What you will do: Return the lines below that carry the word "means".

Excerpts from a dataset

╔══

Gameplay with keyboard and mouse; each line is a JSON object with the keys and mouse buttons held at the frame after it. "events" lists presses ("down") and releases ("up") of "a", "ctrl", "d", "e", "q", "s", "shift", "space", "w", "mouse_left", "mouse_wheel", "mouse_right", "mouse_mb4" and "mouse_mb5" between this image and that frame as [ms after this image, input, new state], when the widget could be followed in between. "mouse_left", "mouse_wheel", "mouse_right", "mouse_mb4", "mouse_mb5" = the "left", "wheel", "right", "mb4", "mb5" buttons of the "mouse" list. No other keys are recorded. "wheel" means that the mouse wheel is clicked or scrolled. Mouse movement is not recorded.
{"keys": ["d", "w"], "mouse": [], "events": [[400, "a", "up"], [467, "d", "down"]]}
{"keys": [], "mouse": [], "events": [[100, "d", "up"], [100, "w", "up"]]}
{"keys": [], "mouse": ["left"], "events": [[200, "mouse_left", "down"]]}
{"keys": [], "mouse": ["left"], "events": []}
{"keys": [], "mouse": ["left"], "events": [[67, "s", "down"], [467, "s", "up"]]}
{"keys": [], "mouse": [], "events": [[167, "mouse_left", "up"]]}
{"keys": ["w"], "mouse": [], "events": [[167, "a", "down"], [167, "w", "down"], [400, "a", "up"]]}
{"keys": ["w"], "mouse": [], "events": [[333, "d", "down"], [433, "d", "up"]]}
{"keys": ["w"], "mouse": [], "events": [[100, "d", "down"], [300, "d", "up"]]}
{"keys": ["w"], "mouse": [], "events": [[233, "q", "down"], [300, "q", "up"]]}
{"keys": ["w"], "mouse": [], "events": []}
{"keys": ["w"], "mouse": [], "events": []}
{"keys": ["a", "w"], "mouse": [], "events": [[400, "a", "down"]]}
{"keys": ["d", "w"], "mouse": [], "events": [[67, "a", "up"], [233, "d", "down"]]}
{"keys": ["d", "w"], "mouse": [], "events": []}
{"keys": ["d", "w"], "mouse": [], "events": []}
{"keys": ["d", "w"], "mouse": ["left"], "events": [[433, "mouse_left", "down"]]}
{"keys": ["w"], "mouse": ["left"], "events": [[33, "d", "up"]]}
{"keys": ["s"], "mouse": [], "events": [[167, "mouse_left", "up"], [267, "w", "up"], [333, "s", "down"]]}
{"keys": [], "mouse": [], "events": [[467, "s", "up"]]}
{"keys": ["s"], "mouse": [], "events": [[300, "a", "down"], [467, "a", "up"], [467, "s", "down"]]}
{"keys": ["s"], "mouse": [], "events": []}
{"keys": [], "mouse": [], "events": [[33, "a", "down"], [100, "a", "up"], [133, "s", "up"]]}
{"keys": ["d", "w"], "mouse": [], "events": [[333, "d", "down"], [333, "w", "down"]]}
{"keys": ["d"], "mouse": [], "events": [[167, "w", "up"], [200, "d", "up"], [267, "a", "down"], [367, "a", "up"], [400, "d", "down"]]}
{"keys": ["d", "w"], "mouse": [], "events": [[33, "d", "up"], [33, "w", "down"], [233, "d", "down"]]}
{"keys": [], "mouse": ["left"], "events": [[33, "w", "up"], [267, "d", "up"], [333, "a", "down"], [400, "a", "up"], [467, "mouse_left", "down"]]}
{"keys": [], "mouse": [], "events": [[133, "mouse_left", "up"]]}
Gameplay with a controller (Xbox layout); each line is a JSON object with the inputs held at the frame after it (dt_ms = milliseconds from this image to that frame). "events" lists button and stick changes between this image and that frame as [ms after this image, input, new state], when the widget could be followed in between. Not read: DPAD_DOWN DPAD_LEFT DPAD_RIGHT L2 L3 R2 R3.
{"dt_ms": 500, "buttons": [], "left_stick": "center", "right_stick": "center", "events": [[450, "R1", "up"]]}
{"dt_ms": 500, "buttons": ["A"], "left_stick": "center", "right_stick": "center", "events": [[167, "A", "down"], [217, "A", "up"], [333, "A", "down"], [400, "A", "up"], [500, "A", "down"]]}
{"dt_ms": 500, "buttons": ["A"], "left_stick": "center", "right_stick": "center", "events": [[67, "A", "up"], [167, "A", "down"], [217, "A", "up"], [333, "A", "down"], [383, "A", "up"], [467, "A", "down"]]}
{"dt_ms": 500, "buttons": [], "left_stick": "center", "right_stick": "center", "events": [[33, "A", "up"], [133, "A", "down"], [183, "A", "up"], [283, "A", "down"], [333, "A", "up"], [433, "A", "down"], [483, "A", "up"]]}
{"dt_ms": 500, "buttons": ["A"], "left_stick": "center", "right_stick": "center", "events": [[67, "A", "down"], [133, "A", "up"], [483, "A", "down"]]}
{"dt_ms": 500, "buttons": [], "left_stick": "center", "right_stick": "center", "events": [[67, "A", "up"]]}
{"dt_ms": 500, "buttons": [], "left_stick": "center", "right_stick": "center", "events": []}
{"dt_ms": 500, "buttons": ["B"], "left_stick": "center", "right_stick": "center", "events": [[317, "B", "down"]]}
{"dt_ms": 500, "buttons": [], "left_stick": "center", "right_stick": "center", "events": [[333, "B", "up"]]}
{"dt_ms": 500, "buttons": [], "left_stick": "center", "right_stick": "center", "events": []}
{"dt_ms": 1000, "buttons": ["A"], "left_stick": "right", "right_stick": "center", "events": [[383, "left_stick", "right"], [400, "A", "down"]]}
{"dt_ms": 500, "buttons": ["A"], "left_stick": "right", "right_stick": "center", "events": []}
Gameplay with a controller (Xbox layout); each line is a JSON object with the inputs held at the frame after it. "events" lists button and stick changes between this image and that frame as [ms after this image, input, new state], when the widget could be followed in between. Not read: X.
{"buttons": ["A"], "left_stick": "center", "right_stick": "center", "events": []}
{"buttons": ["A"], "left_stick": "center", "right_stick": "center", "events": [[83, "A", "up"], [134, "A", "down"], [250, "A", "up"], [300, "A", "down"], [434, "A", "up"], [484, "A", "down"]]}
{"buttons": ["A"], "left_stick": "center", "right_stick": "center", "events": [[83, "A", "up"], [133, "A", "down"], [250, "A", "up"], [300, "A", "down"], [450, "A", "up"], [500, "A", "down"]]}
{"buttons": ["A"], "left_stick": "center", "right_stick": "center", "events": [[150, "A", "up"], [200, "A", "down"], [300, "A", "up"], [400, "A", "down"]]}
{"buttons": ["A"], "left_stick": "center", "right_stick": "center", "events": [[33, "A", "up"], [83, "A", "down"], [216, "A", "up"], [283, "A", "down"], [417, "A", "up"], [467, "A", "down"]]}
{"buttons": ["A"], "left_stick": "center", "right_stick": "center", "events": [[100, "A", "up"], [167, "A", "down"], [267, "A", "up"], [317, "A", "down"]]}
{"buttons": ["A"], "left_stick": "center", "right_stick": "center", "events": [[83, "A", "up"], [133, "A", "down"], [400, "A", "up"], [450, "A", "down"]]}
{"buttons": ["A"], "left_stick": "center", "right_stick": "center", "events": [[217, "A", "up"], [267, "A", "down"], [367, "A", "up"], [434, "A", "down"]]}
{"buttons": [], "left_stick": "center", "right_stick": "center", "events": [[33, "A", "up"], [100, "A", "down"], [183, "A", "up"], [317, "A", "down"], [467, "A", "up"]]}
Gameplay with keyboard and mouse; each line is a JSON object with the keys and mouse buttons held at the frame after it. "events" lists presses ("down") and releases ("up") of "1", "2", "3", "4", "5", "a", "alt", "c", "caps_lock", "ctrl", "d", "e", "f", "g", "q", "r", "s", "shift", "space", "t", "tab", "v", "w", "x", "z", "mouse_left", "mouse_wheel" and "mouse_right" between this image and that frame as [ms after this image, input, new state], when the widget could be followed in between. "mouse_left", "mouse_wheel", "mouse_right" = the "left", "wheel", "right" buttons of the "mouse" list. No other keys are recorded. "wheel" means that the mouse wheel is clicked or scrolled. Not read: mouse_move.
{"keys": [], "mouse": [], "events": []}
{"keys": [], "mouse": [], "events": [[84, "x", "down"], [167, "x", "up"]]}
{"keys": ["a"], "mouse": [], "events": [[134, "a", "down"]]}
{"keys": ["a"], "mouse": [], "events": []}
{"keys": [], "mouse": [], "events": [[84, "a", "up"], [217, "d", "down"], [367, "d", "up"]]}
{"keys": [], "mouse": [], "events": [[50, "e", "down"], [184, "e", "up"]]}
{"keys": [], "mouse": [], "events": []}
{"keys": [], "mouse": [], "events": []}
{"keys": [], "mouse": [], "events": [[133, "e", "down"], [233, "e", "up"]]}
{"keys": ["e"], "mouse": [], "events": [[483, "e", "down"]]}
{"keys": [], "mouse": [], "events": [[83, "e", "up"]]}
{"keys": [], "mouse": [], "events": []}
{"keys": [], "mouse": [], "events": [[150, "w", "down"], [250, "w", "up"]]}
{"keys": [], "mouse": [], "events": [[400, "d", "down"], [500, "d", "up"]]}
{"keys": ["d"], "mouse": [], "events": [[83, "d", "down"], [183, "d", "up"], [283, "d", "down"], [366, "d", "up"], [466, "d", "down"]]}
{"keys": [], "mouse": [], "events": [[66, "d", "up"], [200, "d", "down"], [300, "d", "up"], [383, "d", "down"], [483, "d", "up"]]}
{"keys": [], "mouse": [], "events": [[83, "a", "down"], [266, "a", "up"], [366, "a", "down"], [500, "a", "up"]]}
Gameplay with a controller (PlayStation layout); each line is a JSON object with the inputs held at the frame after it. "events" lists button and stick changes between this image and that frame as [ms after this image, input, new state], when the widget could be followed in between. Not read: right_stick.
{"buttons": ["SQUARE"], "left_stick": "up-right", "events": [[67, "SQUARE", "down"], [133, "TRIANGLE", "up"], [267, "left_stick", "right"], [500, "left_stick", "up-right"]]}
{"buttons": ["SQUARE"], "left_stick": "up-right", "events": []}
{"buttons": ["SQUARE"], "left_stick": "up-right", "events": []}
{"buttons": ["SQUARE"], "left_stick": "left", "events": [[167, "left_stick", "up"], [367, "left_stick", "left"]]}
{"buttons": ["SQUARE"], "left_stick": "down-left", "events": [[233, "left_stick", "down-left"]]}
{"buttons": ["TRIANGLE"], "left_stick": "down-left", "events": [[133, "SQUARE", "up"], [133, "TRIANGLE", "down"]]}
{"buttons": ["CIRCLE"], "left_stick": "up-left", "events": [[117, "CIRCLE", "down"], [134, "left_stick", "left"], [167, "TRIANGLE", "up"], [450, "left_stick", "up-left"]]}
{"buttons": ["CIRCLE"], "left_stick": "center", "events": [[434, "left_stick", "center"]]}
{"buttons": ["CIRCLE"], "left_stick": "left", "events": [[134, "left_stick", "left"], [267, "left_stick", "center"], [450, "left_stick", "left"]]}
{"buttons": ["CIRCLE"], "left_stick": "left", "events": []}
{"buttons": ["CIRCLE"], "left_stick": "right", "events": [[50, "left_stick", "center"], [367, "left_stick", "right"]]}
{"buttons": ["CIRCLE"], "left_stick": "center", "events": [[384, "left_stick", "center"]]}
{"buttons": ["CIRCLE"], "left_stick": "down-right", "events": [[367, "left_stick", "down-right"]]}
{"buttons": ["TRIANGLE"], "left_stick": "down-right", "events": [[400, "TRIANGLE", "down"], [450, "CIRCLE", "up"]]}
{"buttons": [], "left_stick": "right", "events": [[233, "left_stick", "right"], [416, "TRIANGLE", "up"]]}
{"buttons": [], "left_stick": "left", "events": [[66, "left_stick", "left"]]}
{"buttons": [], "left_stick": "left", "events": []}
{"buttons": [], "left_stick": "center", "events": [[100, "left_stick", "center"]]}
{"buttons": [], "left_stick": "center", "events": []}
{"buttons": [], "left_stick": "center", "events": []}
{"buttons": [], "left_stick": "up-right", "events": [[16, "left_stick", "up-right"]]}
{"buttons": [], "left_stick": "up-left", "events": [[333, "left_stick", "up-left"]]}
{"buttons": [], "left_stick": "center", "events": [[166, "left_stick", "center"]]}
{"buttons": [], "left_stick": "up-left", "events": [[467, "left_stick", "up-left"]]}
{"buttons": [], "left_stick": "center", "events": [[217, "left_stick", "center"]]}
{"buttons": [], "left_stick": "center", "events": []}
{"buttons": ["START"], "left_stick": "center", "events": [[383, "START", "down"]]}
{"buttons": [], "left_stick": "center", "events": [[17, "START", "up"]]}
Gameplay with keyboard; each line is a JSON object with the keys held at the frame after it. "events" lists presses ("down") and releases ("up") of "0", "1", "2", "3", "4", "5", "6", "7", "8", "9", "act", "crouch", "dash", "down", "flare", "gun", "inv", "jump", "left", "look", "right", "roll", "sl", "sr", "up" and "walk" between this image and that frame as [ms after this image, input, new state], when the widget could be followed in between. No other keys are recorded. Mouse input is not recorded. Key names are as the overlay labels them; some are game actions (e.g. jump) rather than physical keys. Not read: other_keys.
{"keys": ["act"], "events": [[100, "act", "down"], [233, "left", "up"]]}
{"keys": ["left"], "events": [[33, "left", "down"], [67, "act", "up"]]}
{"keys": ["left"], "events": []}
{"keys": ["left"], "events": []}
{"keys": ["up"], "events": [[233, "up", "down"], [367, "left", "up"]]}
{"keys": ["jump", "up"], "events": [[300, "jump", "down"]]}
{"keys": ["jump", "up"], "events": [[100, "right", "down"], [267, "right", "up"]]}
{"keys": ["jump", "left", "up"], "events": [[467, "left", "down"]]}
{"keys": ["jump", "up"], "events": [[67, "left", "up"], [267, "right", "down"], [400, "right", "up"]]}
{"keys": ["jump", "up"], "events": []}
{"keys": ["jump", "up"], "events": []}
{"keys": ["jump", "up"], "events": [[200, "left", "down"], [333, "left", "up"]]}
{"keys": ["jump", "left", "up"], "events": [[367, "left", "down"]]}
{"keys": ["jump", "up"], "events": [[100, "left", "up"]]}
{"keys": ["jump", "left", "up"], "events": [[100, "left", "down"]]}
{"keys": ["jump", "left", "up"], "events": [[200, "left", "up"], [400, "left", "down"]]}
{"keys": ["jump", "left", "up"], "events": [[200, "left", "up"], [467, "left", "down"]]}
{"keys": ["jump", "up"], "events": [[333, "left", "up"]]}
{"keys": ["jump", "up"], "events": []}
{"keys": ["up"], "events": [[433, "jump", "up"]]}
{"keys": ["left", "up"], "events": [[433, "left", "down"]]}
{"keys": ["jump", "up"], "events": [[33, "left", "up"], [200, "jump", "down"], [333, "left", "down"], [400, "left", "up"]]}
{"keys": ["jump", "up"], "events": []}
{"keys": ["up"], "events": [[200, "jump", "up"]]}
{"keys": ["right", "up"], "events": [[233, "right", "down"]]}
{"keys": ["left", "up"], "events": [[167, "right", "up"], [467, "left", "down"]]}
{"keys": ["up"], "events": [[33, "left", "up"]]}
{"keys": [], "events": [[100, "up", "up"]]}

╚══

Task answer:
Gameplay with keyboard and mouse; each line is a JSON object with the keys and mouse buttons held at the frame after it. "events" lists presses ("down") and releases ("up") of "a", "ctrl", "d", "e", "q", "s", "shift", "space", "w", "mouse_left", "mouse_wheel", "mouse_right", "mouse_mb4" and "mouse_mb5" between this image and that frame as [ms after this image, input, new state], when the widget could be followed in between. "mouse_left", "mouse_wheel", "mouse_right", "mouse_mb4", "mouse_mb5" = the "left", "wheel", "right", "mb4", "mb5" buttons of the "mouse" list. No other keys are recorded. "wheel" means that the mouse wheel is clicked or scrolled. Mouse movement is not recorded.
Gameplay with keyboard and mouse; each line is a JSON object with the keys and mouse buttons held at the frame after it. "events" lists presses ("down") and releases ("up") of "1", "2", "3", "4", "5", "a", "alt", "c", "caps_lock", "ctrl", "d", "e", "f", "g", "q", "r", "s", "shift", "space", "t", "tab", "v", "w", "x", "z", "mouse_left", "mouse_wheel" and "mouse_right" between this image and that frame as [ms after this image, input, new state], when the widget could be followed in between. "mouse_left", "mouse_wheel", "mouse_right" = the "left", "wheel", "right" buttons of the "mouse" list. No other keys are recorded. "wheel" means that the mouse wheel is clicked or scrolled. Not read: mouse_move.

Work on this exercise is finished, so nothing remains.